La clé du mystère se loge dans une page du livre qu'a tiré Darby de l'aventure partagée dans le passé avec Bill Farrah qui pensait la figure du tueur en série comme un programme défaillant. Cette indication d'abord cryptique oriente le dénouement de manière dramatique et très originale et le coupable se révélera dans un twist tragique. C'est certes moins vertigineux que The OA (mais comment pourrait-il en être autrement ?), pas moins bouleversant.

La galerie des personnages permet une fois encore d'apprécier l'écriture ciselée de Marling et Batmanglij, qui réussissent à camper des individus variés, originaux, ayant tous une personnalité unique, marquée. Vous aurez rarement l'occasion de savourer une distribution d'ensemble aussi riche, en identifiant rapidement qui est qui alors que les épisodes continuent d'entretenir un suspense tendu. 

La réalisation, partagée en les deux créateurs (qui se relaient d'un épisode à l'autre), fait preuve d'une cohérence esthétique époustouflante, exploitant les décors magistralement. Qu'on soit sur la route avec Darby et Bill dans le passé ou dans cet hôtel, version moderne de l'Overlook Hotel de The Shining, avec sa forme sphérique, comme une boucle spatio-temporelle, véritable bocal dans lequel s'agitent impuissants les protagonistes, l'expérience est immersive. Et lorsque les personnages sortent pour s'aventurer, à l'occasion d'une randonnée, d'une filature, d'une investigation clandestine, dans la blancheur immaculée et inhospitalière de l'Islande, la fascination et l'effroi se disputent notre attention.

Brit Marling s'est réservée un rôle mais secondaire en incarnant Lee Andersen à laquelle elle prête son côté éthérée, forte et fragile à la fois. Clive Owen joue Andy Ronson avec un mélange de froideur et de rage éruptive tout à fait spectaculaire. Alice Braga se distingue aussi dans la peau de l'astronaute Sian Cruise tandis que Harris Dickinson interprète parfaitement Bill comme s'il avait traversé les années intact.

Pour être Darby, leur héroïne, les auteurs ont misé sur l'excellente Emma Corrin. Depuis qu'on l'a découverte en Diana Spencer dans The Crown (saison 4), la comédienne anglaise choisit méticuleusement ses projets en veillant à ne pas s'enfermer dans une partition mais en privilégiant les rôles forts.

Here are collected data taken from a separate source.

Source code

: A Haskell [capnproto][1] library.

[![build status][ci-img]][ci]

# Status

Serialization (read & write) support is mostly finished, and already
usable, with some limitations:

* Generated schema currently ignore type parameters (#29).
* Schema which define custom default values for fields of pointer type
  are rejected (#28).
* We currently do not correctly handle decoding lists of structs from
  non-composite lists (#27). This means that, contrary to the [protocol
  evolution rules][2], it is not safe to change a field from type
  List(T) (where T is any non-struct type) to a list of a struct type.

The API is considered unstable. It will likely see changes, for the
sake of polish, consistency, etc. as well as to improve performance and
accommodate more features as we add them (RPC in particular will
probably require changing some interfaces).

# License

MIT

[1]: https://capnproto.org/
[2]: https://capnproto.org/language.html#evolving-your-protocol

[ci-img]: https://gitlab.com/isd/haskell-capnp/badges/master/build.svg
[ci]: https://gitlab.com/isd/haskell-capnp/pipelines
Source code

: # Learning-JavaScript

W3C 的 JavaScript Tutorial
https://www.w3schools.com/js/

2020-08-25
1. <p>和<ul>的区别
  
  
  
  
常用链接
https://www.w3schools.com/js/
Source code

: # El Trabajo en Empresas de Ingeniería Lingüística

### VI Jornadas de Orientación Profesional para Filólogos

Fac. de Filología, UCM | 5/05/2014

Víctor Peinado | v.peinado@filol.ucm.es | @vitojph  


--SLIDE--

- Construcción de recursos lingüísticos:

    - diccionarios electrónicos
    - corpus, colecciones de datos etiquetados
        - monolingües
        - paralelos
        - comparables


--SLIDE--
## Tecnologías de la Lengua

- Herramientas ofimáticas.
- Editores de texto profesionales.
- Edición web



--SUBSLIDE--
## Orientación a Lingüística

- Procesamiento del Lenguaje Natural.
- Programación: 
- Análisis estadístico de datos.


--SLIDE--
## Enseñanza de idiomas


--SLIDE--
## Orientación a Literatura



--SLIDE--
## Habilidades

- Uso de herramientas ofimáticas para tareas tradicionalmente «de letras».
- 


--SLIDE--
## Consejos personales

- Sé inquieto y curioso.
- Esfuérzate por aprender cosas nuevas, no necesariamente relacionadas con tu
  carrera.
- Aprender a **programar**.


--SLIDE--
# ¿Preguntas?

Ainsi, était-elle remarquable dans L'Amant de Lady Chatterley en 2022, et elle l'est encore ici dans la peau de cette hackeuse qui mène l'enquête dans un contexte particulièrement périlleux - au point qu'on se demande si, au début, elle ne se raconte pas une histoire, peut-être par pulsion morbide...

Emma Corrin s'est ouverte récemment sur la possibilité d'une saison 2 d'Un Meutre au bout du monde, même si, de leur côté, Brit Marling et Zal Batmanglij n'ont pas renoncé à finir The OA en convainquant un nouveau producteur-diffuseur. Quoiqu'il en soit, on sera heureux de retrouver les uns et les autres (même si j'avoue que la complétion de The OA serait un cadeau idéal). Ce qui est certain, c'est que je continuerai à suivre de près Emma Corrin et le prochain effort du duo Marling-Batmanglij.